The Royal Commission investigating historic abuse in care has quietly suspended meetings of the group of survivors set up to advise it.
The inquiry told survivor advisory group members in December that meetings would not be happening for the "foreseeable future".
Instead, the Royal Commission says it's seeking advice from individual members and smaller working groups based on their own experiences.
But abuse survivors say that hasn't happened, and they now fear the inquiry is breaching its own terms of reference.
The Royal Commission's advisory group was set up in the inquiry's early stages to ensure abuse survivors are at the heart of its work. But it's been plagued with problems since.
Last year, it was revealed members of the group had been unknowingly exposed to a child sex offender at meetings.
Members have also criticised the background checks carried out in response.

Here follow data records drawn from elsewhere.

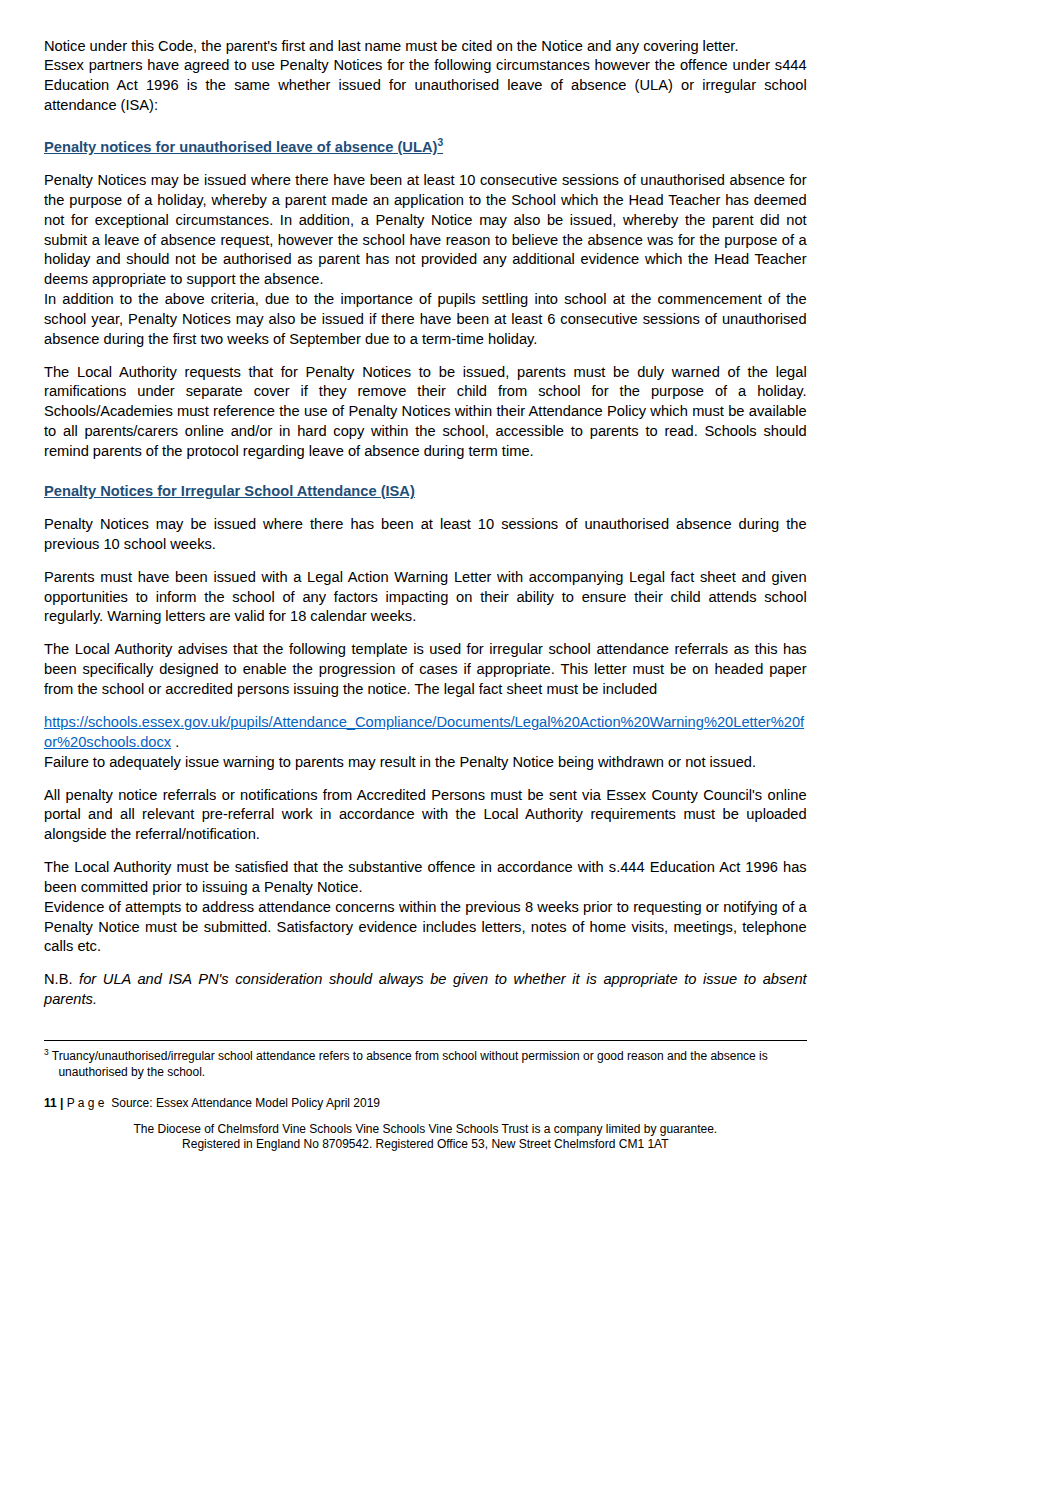Notice under this Code, the parent's first and last name must be cited on the Notice and any covering letter.
Essex partners have agreed to use Penalty Notices for the following circumstances however the offence under s444 Education Act 1996 is the same whether issued for unauthorised leave of absence (ULA) or irregular school attendance (ISA):
Penalty notices for unauthorised leave of absence (ULA)3
Penalty Notices may be issued where there have been at least 10 consecutive sessions of unauthorised absence for the purpose of a holiday, whereby a parent made an application to the School which the Head Teacher has deemed not for exceptional circumstances. In addition, a Penalty Notice may also be issued, whereby the parent did not submit a leave of absence request, however the school have reason to believe the absence was for the purpose of a holiday and should not be authorised as parent has not provided any additional evidence which the Head Teacher deems appropriate to support the absence.
In addition to the above criteria, due to the importance of pupils settling into school at the commencement of the school year, Penalty Notices may also be issued if there have been at least 6 consecutive sessions of unauthorised absence during the first two weeks of September due to a term-time holiday.
The Local Authority requests that for Penalty Notices to be issued, parents must be duly warned of the legal ramifications under separate cover if they remove their child from school for the purpose of a holiday. Schools/Academies must reference the use of Penalty Notices within their Attendance Policy which must be available to all parents/carers online and/or in hard copy within the school, accessible to parents to read. Schools should remind parents of the protocol regarding leave of absence during term time.
Penalty Notices for Irregular School Attendance (ISA)
Penalty Notices may be issued where there has been at least 10 sessions of unauthorised absence during the previous 10 school weeks.
Parents must have been issued with a Legal Action Warning Letter with accompanying Legal fact sheet and given opportunities to inform the school of any factors impacting on their ability to ensure their child attends school regularly. Warning letters are valid for 18 calendar weeks.
The Local Authority advises that the following template is used for irregular school attendance referrals as this has been specifically designed to enable the progression of cases if appropriate. This letter must be on headed paper from the school or accredited persons issuing the notice. The legal fact sheet must be included
https://schools.essex.gov.uk/pupils/Attendance_Compliance/Documents/Legal%20Action%20Warning%20Letter%20for%20schools.docx .
Failure to adequately issue warning to parents may result in the Penalty Notice being withdrawn or not issued.
All penalty notice referrals or notifications from Accredited Persons must be sent via Essex County Council's online portal and all relevant pre-referral work in accordance with the Local Authority requirements must be uploaded alongside the referral/notification.
The Local Authority must be satisfied that the substantive offence in accordance with s.444 Education Act 1996 has been committed prior to issuing a Penalty Notice.
Evidence of attempts to address attendance concerns within the previous 8 weeks prior to requesting or notifying of a Penalty Notice must be submitted. Satisfactory evidence includes letters, notes of home visits, meetings, telephone calls etc.
N.B. for ULA and ISA PN's consideration should always be given to whether it is appropriate to issue to absent parents.
3 Truancy/unauthorised/irregular school attendance refers to absence from school without permission or good reason and the absence is unauthorised by the school.
11 | P a g e Source: Essex Attendance Model Policy April 2019
The Diocese of Chelmsford Vine Schools Vine Schools Vine Schools Trust is a company limited by guarantee.
Registered in England No 8709542. Registered Office 53, New Street Chelmsford CM1 1AT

Now, the inquiry has decided the group won't be meeting for the foreseeable future. Instead, the Royal Commission would seek advice from individual members or smaller working groups.
But Kath Coster, a member of the group, said that hasn't happened.
"Well we've actually had no engagement since last December, or just before December when we met with Coral Shaw [the chairperson of the Royal Commission]. So, I suppose nothing really is happening with the advisory panel," she said.
Group members are meant to be a voice for survivors, but they haven't been given the opportunity to do so, she said.
Coster said she feels like she's let other abuse survivors down.
"You know, they were relying on me as one of the panel members to be able to bring something to the table that was actually going to help put some of these things in their mind at rest, which we've never been able to do ... been given the chance to do," she said.
Other members have told RNZ they feel the group was set up to fail and they've been left in the dark.
The inquiry is required, under its terms of reference, to have a group, or groups of survivors to help it focus on victims and ensure their voices are heard.
Another member, Tyrone Marks, said by suspending the group, the inquiry is breaching those rules.
"We haven't actually been doing what we were put in there to do which is advise, so in terms of that it's a bit of a stalemate."
The Royal Commission's chair Coral Shaw wasn't available for an interview.
A spokesperson for the inquiry said the smaller in-person meetings haven't been able to take place because of Covid-19, but a number of the group's members have been asked to work on specific investigations - which will continue after lockdown.
One member has already worked on engaging with socially isolated families and communities to raise the number of Māori female survivors participating in the inquiry.
Work is under way to identify how more members can be involved in other investigations and survivor advisory group members are regularly contacted by dedicated inquiry staff, the spokesperson said.